5 Myths of How Insights are Generated

5 Myths of How Insights are Generated

Where do great ideas come from? There isn’t single source but I believe the best ideas are grounded on a unique insight. I’m not talking about the aha! moment, when something crystalizes in your mind’s eye and suddenly everything becomes clear; no I’m talking about something more deep.

You have to work hard to get these insights because they won’t fall into your lap, and you won’t pick them out of thin air. You’ll have to become a detective, a very curious one, with a hunger to know more about a challenge or problem ad not be satisfied with simple answers.

What are are insights and why are they important?

Insights drive innovation. Insights are problems, tendencies, or an opportunity to radically change the game. An insight is an undeniable truth, because you can’t deny it when it’s identified. Insights matter because they point you in the right direction to select the right problems to solve; which can result in wasted time and resources for teams and organizations if they focus on the wrong problem.

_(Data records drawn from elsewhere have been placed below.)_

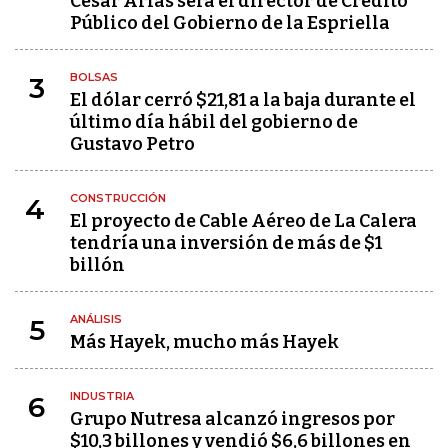
César Arias será el director de Crédito
Público del Gobierno de la Espriella
BOLSAS
3
El dólar cerró $21,81 a la baja durante el
último día hábil del gobierno de
Gustavo Petro
CONSTRUCCIÓN
4
El proyecto de Cable Aéreo de La Calera
tendría una inversión de más de $1
billón
ANÁLISIS
5
Más Hayek, mucho más Hayek
INDUSTRIA
6
Grupo Nutresa alcanzó ingresos por
$10,3 billones y vendió $6,6 billones en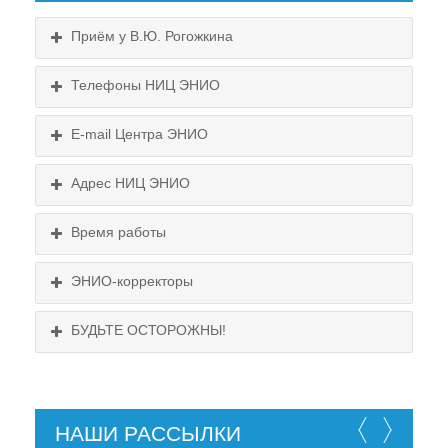
Приём у В.Ю. Рогожкина
Телефоны НИЦ ЭНИО
E-mail Центра ЭНИО
Подробнее...
Схема проезда
Адрес НИЦ ЭНИО
Выходные:
Схема проезда
понедельник, пятница
Время работы
Выходные:
понедельник, пятница
Схема проезда
ЭНИО-корректоры
БУДЬТЕ ОСТОРОЖНЫ!
НАШИ РАССЫЛКИ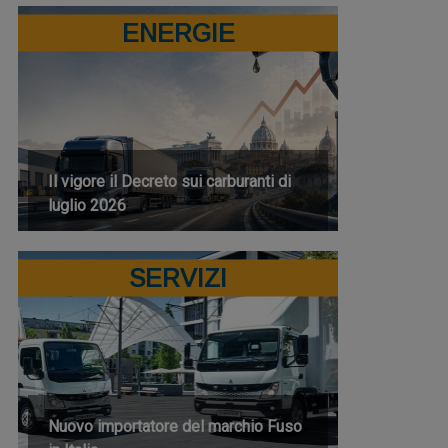
ENERGIE
Il vigore il Decreto sui carburanti di
luglio 2026
SERVIZI
Nuovo importatore del marchio Fuso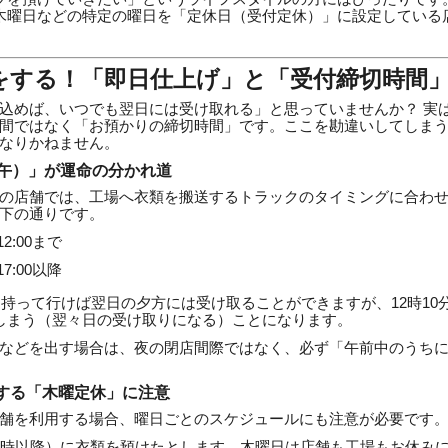
木曜日などの特定の曜日を「定休日（受付定休）」に設定している
損をする！「即日仕上げ」と「受付締切時間
込めば、いつでも翌日には受け取れる」と思っていませんか？ 実
間ではなく「お預かりの締切時間」です。ここを勘違いしてしま
なりかねません。
（正午）」が運命の分かれ道
の店舗では、工場へ衣類を搬送するトラックのタイミングに合わ
下の通りです。
2:00まで
7:00以降
店に持って行けば翌日の夕方には受け取ることができますが、12時1
しまう（翌々日の受け取りになる）ことになります。
などを出す場合は、夜の閉店間際ではなく、必ず「午前中のうち
連動する「木曜定休」に注意
舗を利用する場合、曜日ごとのスケジュールにも注意が必要です
2時以降）に衣類を預けたとします。木曜日は店舗も工場もお休み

How do you get these insights?

Insights are not grounded on fluff, hunches or magic; they come from a robust diagnosis of a challenge. While great ideas can come from acts of imagination, hunches, and randomness, these types of ideas are not necessarily looking for a problem to solve. Certainly, letting an idea incubate and let the brain do its work is important but those initial ideas have to come from somewhere.

With that said, here are 5 myths of where insights come from:

  • Myth 1: Insights come from inspirational moments, like taking a shower or sitting under an apple tree. We can use processes and tools to identify the right ones for our products and services and not wait for inspiration to happen.
  • Myth 2: You will have a meeting to define the strategy and insights would magically materialize. With the right discovery and analysis processes, the identification of opportunities should be continuous. It would be naive to expect that great ideas will spark from a one-hour meeting of executives.
  • Myth 3: There is someone responsible for coming up with insights. Good ideas can come from any source, not just the CEO, but especially from product teams doing discovery work. Any team member should bring options to the table.
  • Myth 4: Insights come from intuition. I value intuition, and certainly, someone experienced in a particular industry would probably be prone to finding trends and opportunities faster. But there are two big caveats: 1) Sometimes a higher knowledge gives us extra confidence in our ideas without having enough supporting evidence and falling into confirmation bias. 2) Innovation requires doing things differently. Often, the more used we are to how things are done, the more resistance we have to even think about new ways.
  • Myth 5: Insights come from being around people who think like you. Where all think alike, nobody thinks very much. Insights come from unlikely places, and hanging around people who think like you is not a breeding ground for insights.

Bottom line: You won’t find new insights in the mainstream, you’ll find them on the fringe. You’ll also won’t find new insights by sitting on your desk and staying inside your building, you’ll get them by talking to and observing customers to understand their unarticulated needs.